Estas son las proporciones exactas para conseguir unas judías perfectas: por cada 100 gramos de judías, poner 1 litro de agua y 12 gramos de sal.
La sal se debe poner cuando el agua hierve, pasados unos minutos dependiendo del grosor de la judía la judía estará al dente ( lo mejor es sacar una al cabo de un ratito y probar). En ese momento se debe echar en una fuente con agua y hielo para parar la cocción. Un truco muy cómodo es usar una secadora de lechugas: se pone el agua y el hielo y encima la cestilla. Las judías son más fáciles de sacar despues.

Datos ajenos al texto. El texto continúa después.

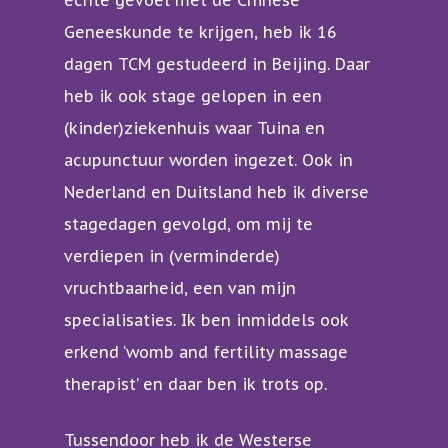
echte gevoel met de Chinese
Geneeskunde te krijgen, heb ik 16
dagen TCM gestudeerd in Beijing. Daar
heb ik ook stage gelopen in een
(kinder)ziekenhuis waar Tuina en
acupunctuur worden ingezet. Ook in
Nederland en Duitsland heb ik diverse
stagedagen gevolgd, om mij te
verdiepen in (verminderde)
vruchtbaarheid, een van mijn
specialisaties. Ik ben inmiddels ook
erkend ‘womb and fertility massage
therapist’ en daar ben ik trots op.
Tussendoor heb ik de Westerse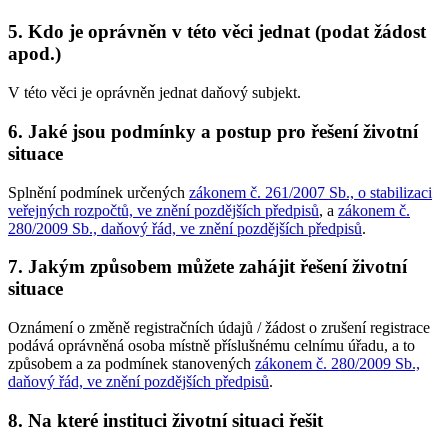
5. Kdo je oprávněn v této věci jednat (podat žádost
apod.)
V této věci je oprávněn jednat daňový subjekt.
6. Jaké jsou podmínky a postup pro řešení životní
situace
Splnění podmínek určených
zákonem č. 261/2007 Sb., o stabilizaci
veřejných rozpočtů, ve znění pozdějších předpisů
, a
zákonem č.
280/2009 Sb., daňový řád, ve znění pozdějších předpisů
.
7. Jakým způsobem můžete zahájit řešení životní
situace
Oznámení o změně registračních údajů / žádost o zrušení registrace
podává oprávněná osoba místně příslušnému celnímu úřadu, a to
způsobem a za podmínek stanovených
zákonem č. 280/2009 Sb.,
daňový řád, ve znění pozdějších předpisů
.
8. Na které instituci životní situaci řešit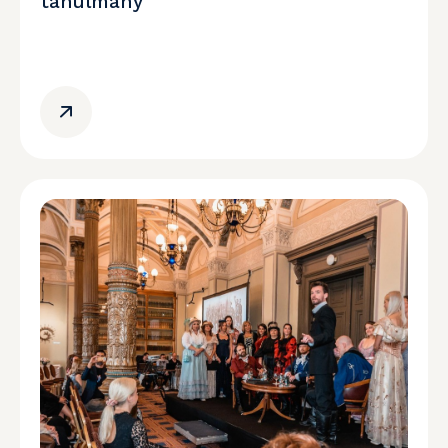
tanulmány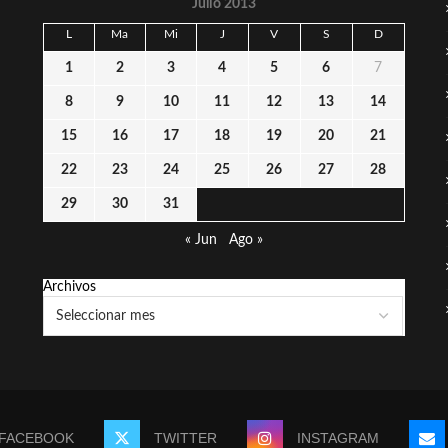
Julio 2013
L
Ma
Mi
J
V
S
D
1
2
3
4
5
6
7
8
9
10
11
12
13
14
15
16
17
18
19
20
21
22
23
24
25
26
27
28
29
30
31
« Jun
Ago »
Archivos
FACEBOOK
TWITTER
INSTAGRAM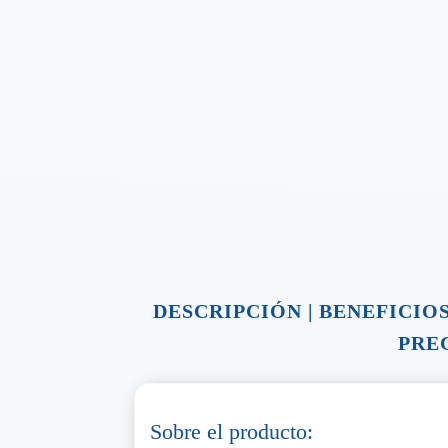
DESCRIPCIÓN
|
BENEFICIO
PRE
Sobre el producto: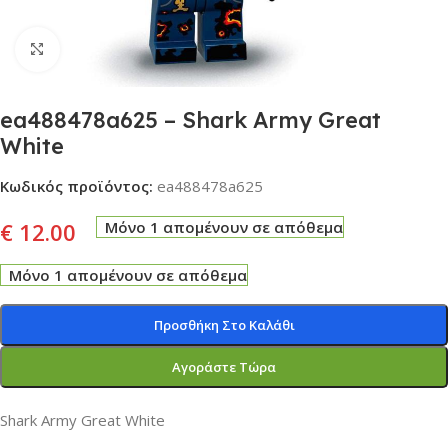
Click to enlarge
ea488478a625 – Shark Army Great
White
Κωδικός προϊόντος:
ea488478a625
€
12.00
Μόνο 1 απομένουν σε απόθεμα
Μόνο 1 απομένουν σε απόθεμα
Προσθήκη Στο Καλάθι
Αγοράστε Τώρα
Shark Army Great White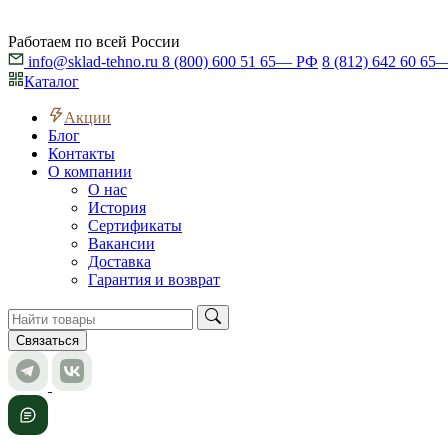
Работаем по всей России
info@sklad-tehno.ru
8 (800) 600 51 65
— РФ
8 (812) 642 60 65
—
Каталог
Акции
Блог
Контакты
О компании
О нас
История
Сертификаты
Вакансии
Доставка
Гарантия и возврат
Связаться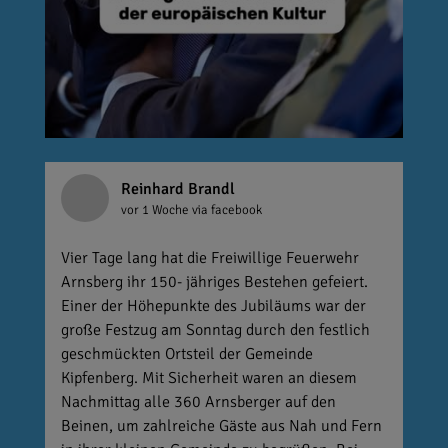
Reinhard Brandl
vor 1 Woche
via facebook
Vier Tage lang hat die Freiwillige Feuerwehr
Arnsberg ihr 150- jähriges Bestehen gefeiert.
Einer der Höhepunkte des Jubiläums war der
große Festzug am Sonntag durch den festlich
geschmückten Ortsteil der Gemeinde
Kipfenberg. Mit Sicherheit waren an diesem
Nachmittag alle 360 Arnsberger auf den
Beinen, um zahlreiche Gäste aus Nah und Fern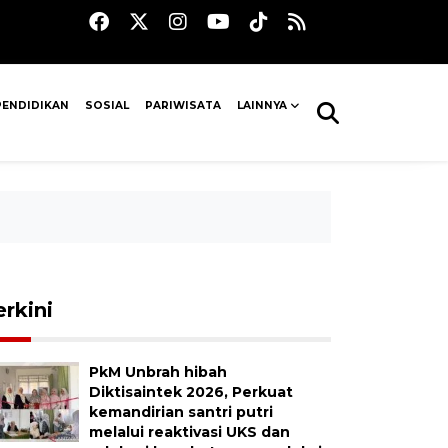
PENDIDIKAN
SOSIAL
PARIWISATA
LAINNYA
erkini
PkM Unbrah hibah
Diktisaintek 2026, Perkuat
kemandirian santri putri
melalui reaktivasi UKS dan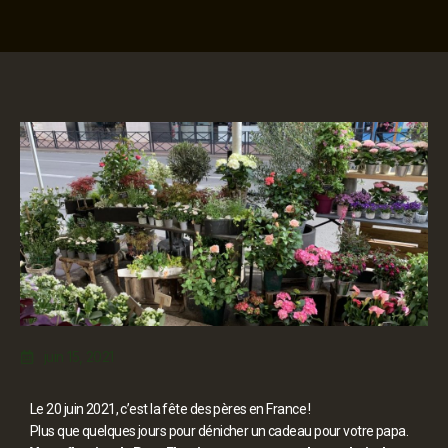
juin 15, 2021
Le 20 juin 2021, c’est la fête des pères en France !
Plus que quelques jours pour dénicher un cadeau pour votre papa.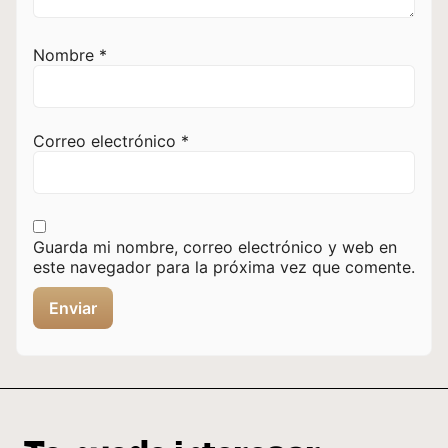
Nombre
*
Correo electrónico
*
Guarda mi nombre, correo electrónico y web en
este navegador para la próxima vez que comente.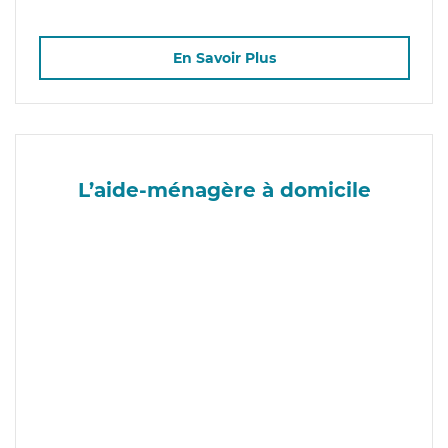
En Savoir Plus
L’aide-ménagère à domicile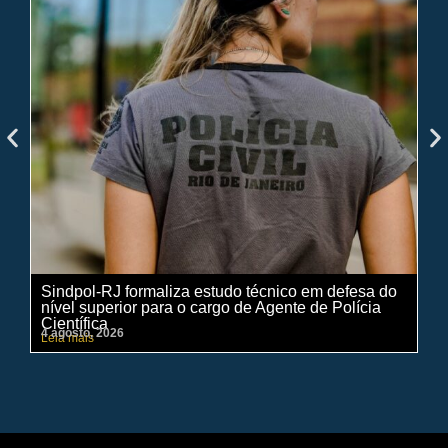
Sindpol-RJ formaliza estudo técnico em defesa do
IN
nível superior para o cargo de Agente de Polícia
ci
Científica
pe
4 agosto, 2026
31 
Leia mais
Lei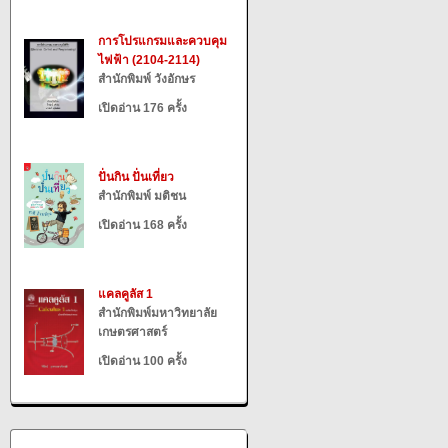
การโปรแกรมและควบคุม
ไฟฟ้า (2104-2114)
สำนักพิมพ์ วังอักษร
เปิดอ่าน 176 ครั้ง
ปั่นกิน ปั่นเที่ยว
สำนักพิมพ์ มติชน
เปิดอ่าน 168 ครั้ง
แคลคูลัส 1
สำนักพิมพ์มหาวิทยาลัย
เกษตรศาสตร์
เปิดอ่าน 100 ครั้ง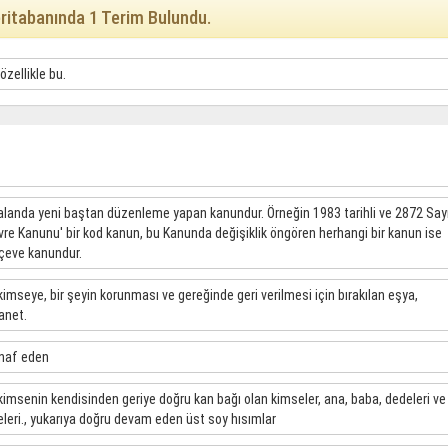
ritabanında 1 Terim Bulundu.
 özellikle bu.
 alanda yeni baştan düzenleme yapan kanundur. Örneğin 1983 tarihli ve 2872 Sayı
vre Kanunu' bir kod kanun, bu Kanunda değişiklik öngören herhangi bir kanun ise
çeve kanundur.
 kimseye, bir şeyin korunması ve gereğinde geri verilmesi için bırakılan eşya,
anet.
inaf eden
 kimsenin kendisinden geriye doğru kan bağı olan kimseler, ana, baba, dedeleri ve
eleri., yukarıya doğru devam eden üst soy hısımlar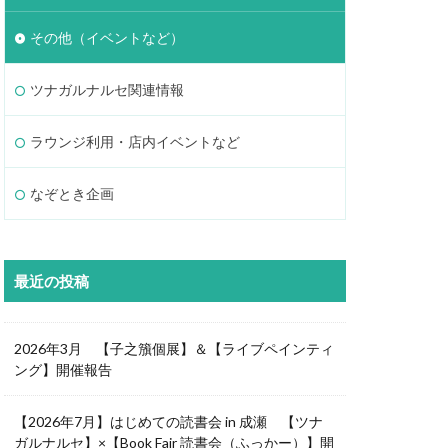
その他（イベントなど）
ツナガルナルセ関連情報
ラウンジ利用・店内イベントなど
なぞとき企画
最近の投稿
2026年3月 【子之籏個展】＆【ライブペインティ
ング】開催報告
【2026年7月】はじめての読書会 in 成瀬 【ツナ
ガルナルセ】×【Book Fair 読書会（ふっかー）】開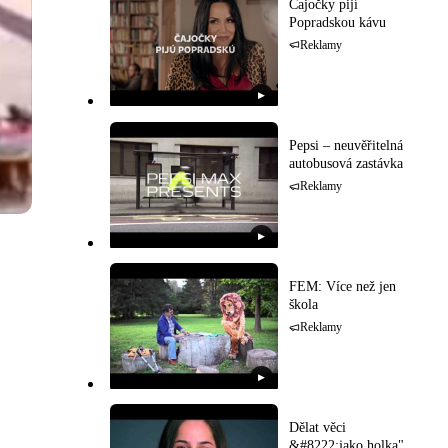
Čajočky pijí
Popradskou kávu
Reklamy
▶
Pepsi – neuvěřitelná
autobusová zastávka
Reklamy
▶
FEM: Více než jen
škola
Reklamy
▶
Dělat věci
&#8222;jako holka"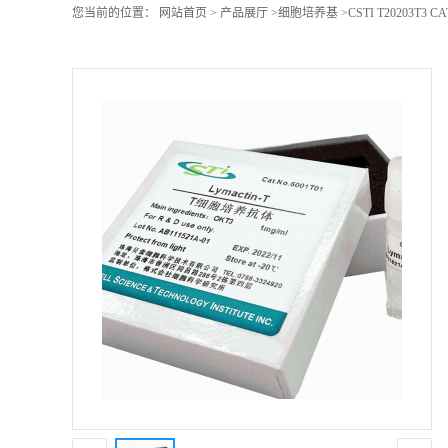
您当前的位置：
网站首页
>
产品展厅
>
细胞培养基
>
CSTI T20203T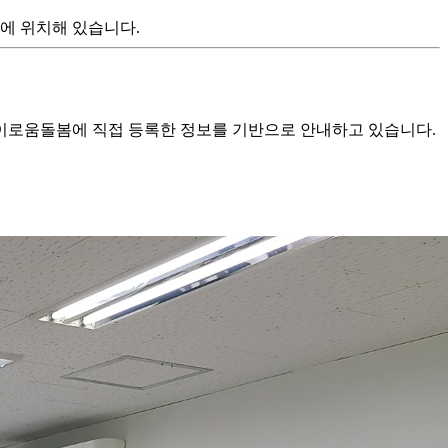
층에 위치해 있습니다.
로움돌봄에 직접 등록한 정보를 기반으로 안내하고 있습니다.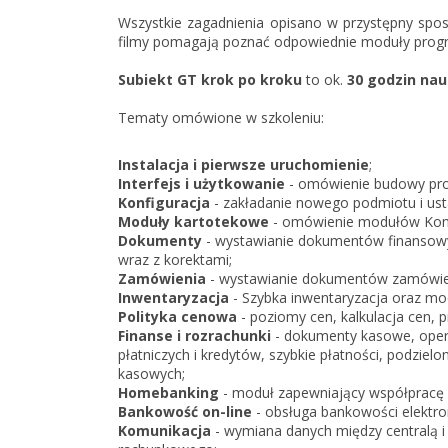
Wszystkie zagadnienia opisano w przystępny spos
filmy pomagają poznać odpowiednie moduły progr
Subiekt GT krok po kroku
to ok.
30 godzin nau
Tematy omówione w szkoleniu:
Instalacja i pierwsze uruchomienie
;
Interfejs i użytkowanie
- omówienie budowy pro
Konfiguracja
- zakładanie nowego podmiotu i us
Moduły kartotekowe
- omówienie modułów Kontr
Dokumenty
- wystawianie dokumentów finansowy
wraz z korektami;
Zamówienia
- wystawianie dokumentów zamówieni
Inwentaryzacja
- Szybka inwentaryzacja oraz mo
Polityka cenowa
- poziomy cen, kalkulacja cen, p
Finanse i rozrachunki
- dokumenty kasowe, opera
płatniczych i kredytów, szybkie płatności, podzie
kasowych;
Homebanking
- moduł zapewniający współpracę 
Bankowość on-line
- obsługa bankowości elektron
Komunikacja
- wymiana danych między centralą i 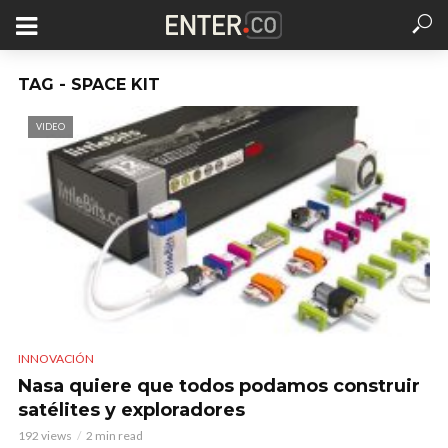
TAG - SPACE KIT
VIDEO
INNOVACIÓN
Nasa quiere que todos podamos construir
satélites y exploradores
192 views
2 min read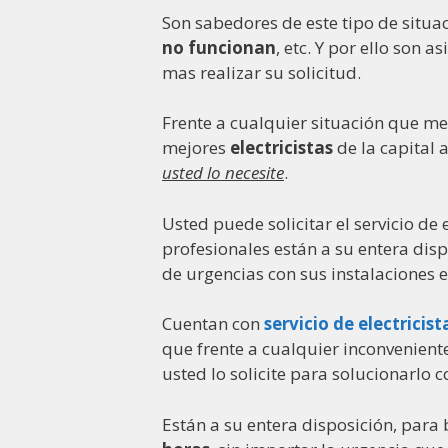
Son sabedores de este tipo de situ
no funcionan
, etc. Y por ello son 
mas realizar su solicitud.
Frente a cualquier situación que m
mejores
electricistas
de la capital
usted lo necesite
.
Usted puede solicitar el servicio de
profesionales están a su entera dis
de urgencias con sus instalaciones e
Cuentan con
servicio de electricis
que frente a cualquier inconveniente
usted lo solicite para solucionarlo 
Están a su entera disposición, para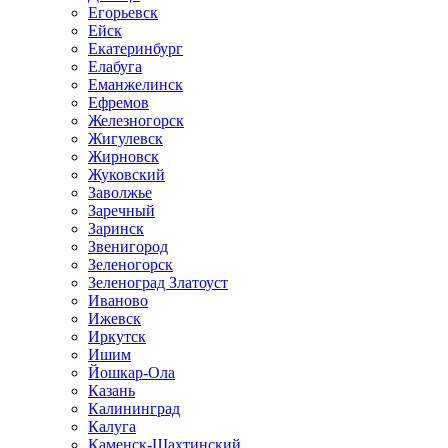
Егорьевск
Ейск
Екатеринбург
Елабуга
Еманжелинск
Ефремов
Железногорск
Жигулевск
Жирновск
Жуковский
Заволжье
Заречный
Заринск
Звенигород
Зеленогорск
Зеленоград Златоуст
Иваново
Ижевск
Иркутск
Ишим
Йошкар-Ола
Казань
Калининград
Калуга
Каменск-Шахтинский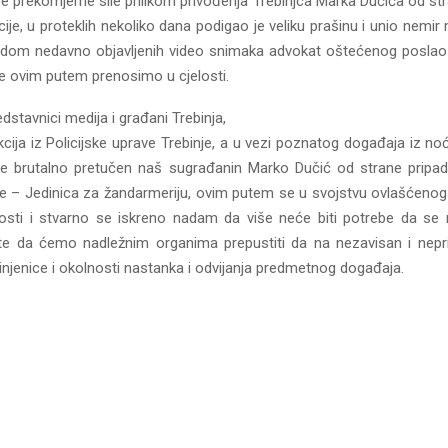
e prekomjerne sile prilikom privođenja Trebinjca Marka Dučića od st
icije, u proteklih nekoliko dana podigao je veliku prašinu i unio nem
odom nedavno objavljenih video snimaka advokat oštećenog poslao
je ovim putem prenosimo u cjelosti.
dstavnici medija i građani Trebinja,
ija iz Policijske uprave Trebinje, a u vezi poznatog događaja iz no
je brutalno pretučen naš sugrađanin Marko Dučić od strane pripadn
je – Jedinica za žandarmeriju, ovim putem se u svojstvu ovlašćen
sti i stvarno se iskreno nadam da više neće biti potrebe da se mo
e da ćemo nadležnim organima prepustiti da na nezavisan i nepr
injenice i okolnosti nastanka i odvijanja predmetnog događaja.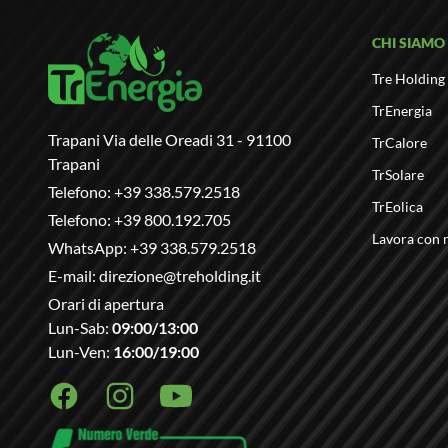
CHI SIAMO
Tre Holding
TrEnergia
Trapani Via delle Oreadi 31 - 91100
TrCalore
Trapani
TrSolare
Telefono:
+39 338.579.2518
TrEolica
Telefono:
+39 800.192.705
Lavora con 
WhatsApp:
+39 338.579.2518
E-mail:
direzione@treholding.it
Orari di apertura
Lun-Sab:
09:00/13:00
Lun-Ven:
16:00/19:00
Facebook
Instagram
Youtube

Hiper recomendable un aparato que vale 6 euros, de origen australiano que permite cortar la típica judía en lonchas de 2 milímetros y ayuda a quitar los nervios laterales.

2 comentarios
Ricardo escribió:
26/11/2009 a las 8:03 pm (UTC 1)
Al introducir las judías en agua con hielo, no solo detienes la coción sino que su coloración pasa a ser de un verde clarito muy intenso, haciendo que su presentación sea muy vistosa. Esa tonalidad se puede obtener también añadiendo durante la coción una cucharadita de bicarbonato
Christophe escribió:
27/11/2009 a las 5:07 am (UTC 1)
Yo lo suelo echar una cucharadita de bicarbonato siempre.